EXTRACT PROVIDED:
>>>>>
Stake: Include ES from v1.1 (not v1). Reason: continuous-contract construction adds non-trivial complexity (roll calendar, margin treatment, contract size). Get the 10-equity baseline working first, then add ES.
Alternative: ES as benchmark only (not in the policy's universe), comparing EIIE-on-Mag-7 against ES-buy-and-hold. Simpler.
Stake: Long-only for v1 and v2. Reasons: (a) matches the paper, (b) avoids short-borrow cost modeling complexity, (c) Mag 7 is a long-bias universe by construction. Long/short defers indefinitely.
Stake: Daily bars for v1. Reasons: (a) matches rainier's data cadence, (b) avoids intraday data licensing, (c) crypto's 30-min cadence assumed 24/7 trading which doesn't apply. 60-min for v2 if v1 motivates it.
Stake: yfinance for v0 (free, sufficient for daily). Upgrade to Polygon or IBKR if (a) we need intraday, or (b) we need adjusted-corporate-actions guarantees yfinance can't provide.
Cost: yfinance is free but rate-limited and quality-uncertain on edge cases (splits, ex-div). Polygon $29/mo unlocks 5y history; $79/mo unlocks 2y of options. IBKR requires an active account.
Stake: New module src/rainier/portfolio_drl/ in the rainier repo. Reasons: shares data plumbing (StockPrice table), backtest discipline (walk-forward), and evaluation infrastructure with existing rainier work. The recursive-research-system doc's evaluator-immutability rule applies cleanly.
Alternative: Standalone repo. Argument against: forks the backtest harness and the cost models, which means double the maintenance.
Stake: Reimplement EIIE in ~500 LOC of clean PyTorch using TradeMaster as a reference. Reasons: (a) we own the code and can audit every line for leakage, (b) TradeMaster has dependencies and design choices we don't need, (c) the EIIE module itself is small (3 conv layers + PVM).
Alternative: Fork TradeMaster, customize Mag 7. Faster to first run but harder to audit and harder to extend.
Stake: Local CPU is sufficient. EIIE is tiny (~10K parameters); training a single window takes minutes on CPU, seconds on a laptop GPU. No cloud needed.
<<<<<
SUPPLIED DATA:
>>>>>
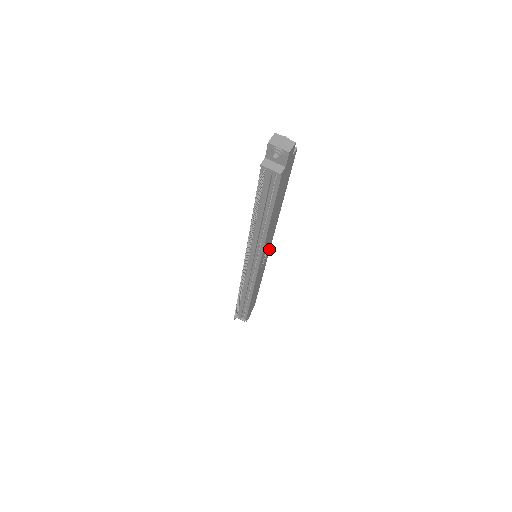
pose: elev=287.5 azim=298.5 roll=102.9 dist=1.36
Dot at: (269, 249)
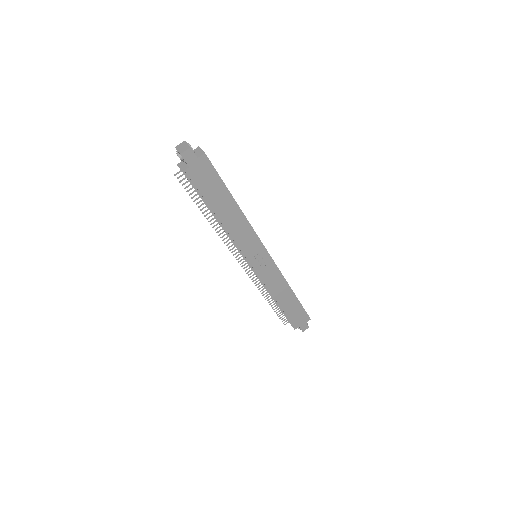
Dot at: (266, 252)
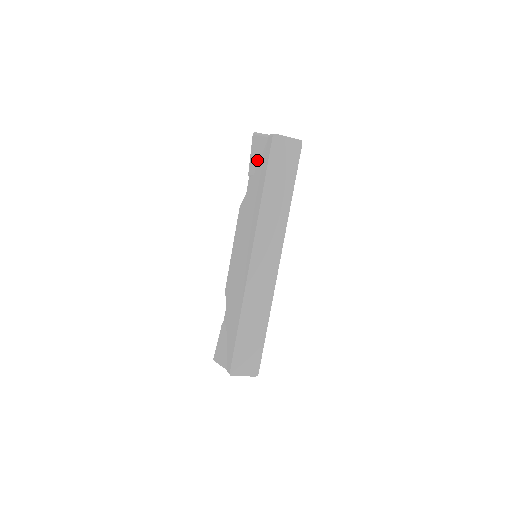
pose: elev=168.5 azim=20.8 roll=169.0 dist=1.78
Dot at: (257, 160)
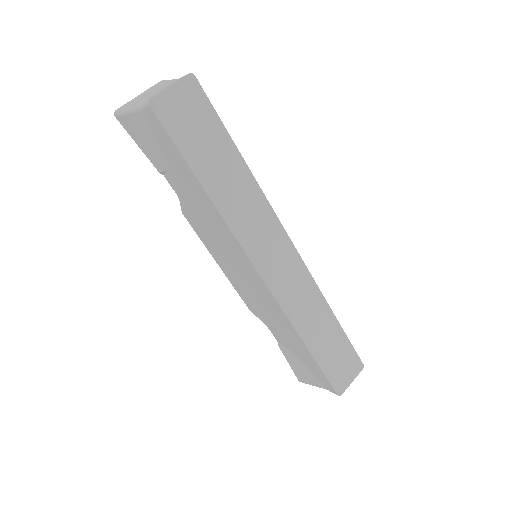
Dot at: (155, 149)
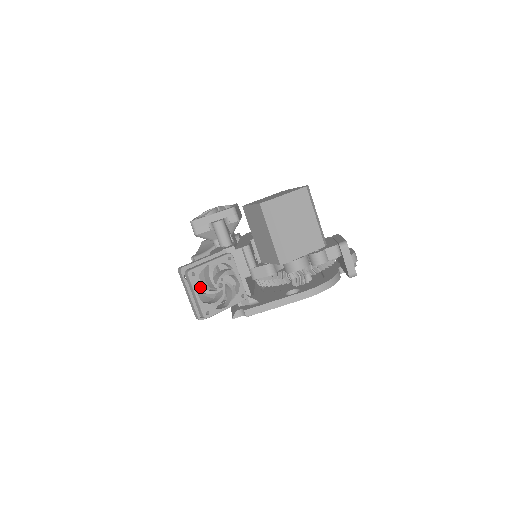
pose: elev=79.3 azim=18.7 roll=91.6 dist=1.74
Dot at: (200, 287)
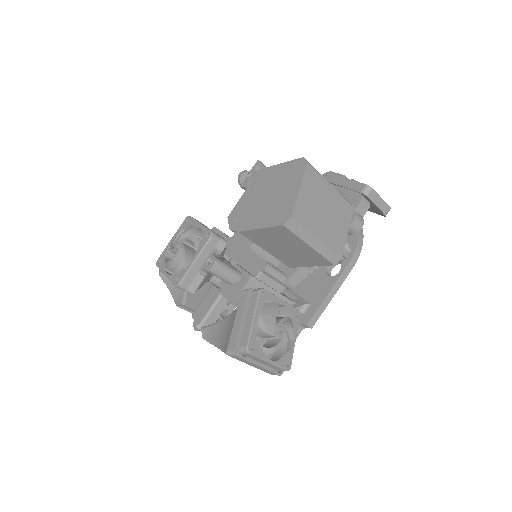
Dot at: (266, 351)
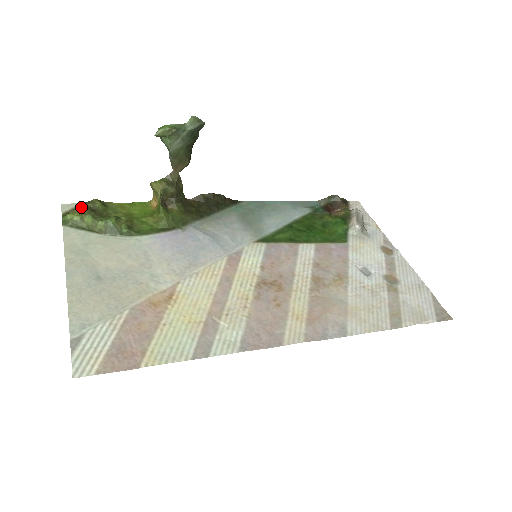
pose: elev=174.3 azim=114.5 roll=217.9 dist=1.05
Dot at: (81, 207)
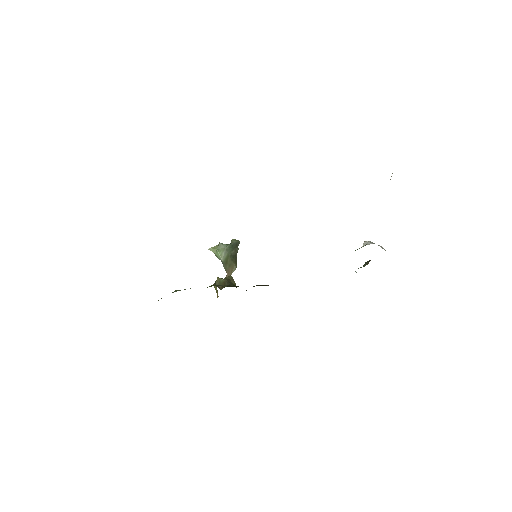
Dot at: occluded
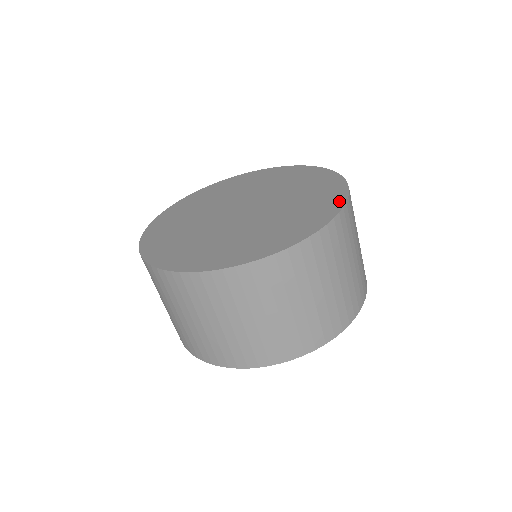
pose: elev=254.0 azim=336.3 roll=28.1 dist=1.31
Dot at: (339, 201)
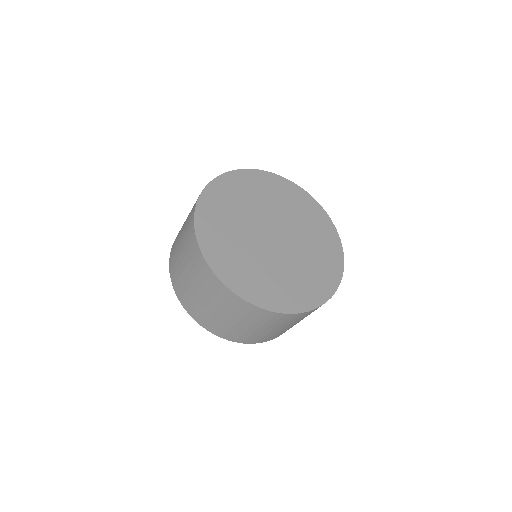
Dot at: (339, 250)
<<<<<
PROBLEMS TO WORK ON:
A: Name every market data source mentioned in the design notes on the portfolio project.
B: Copy the entries verbatim, from the line containing "pose: elev=168.5 azim=20.8" down to the last line of the entries, both included, and omit the pictures.

RESPONSES BY TASK:
A: yfinance, Polygon, IBKR

B:
pose: elev=168.5 azim=20.8 roll=169.0 dist=1.78
Dot at: (257, 160)
Dot at: (155, 149)
pose: elev=79.3 azim=18.7 roll=91.6 dist=1.74
Dot at: (200, 287)
Dot at: (266, 351)
pose: elev=174.3 azim=114.5 roll=217.9 dist=1.05
Dot at: (81, 207)
Dot at: occluded
pose: elev=254.0 azim=336.3 roll=28.1 dist=1.31
Dot at: (339, 201)
Dot at: (339, 250)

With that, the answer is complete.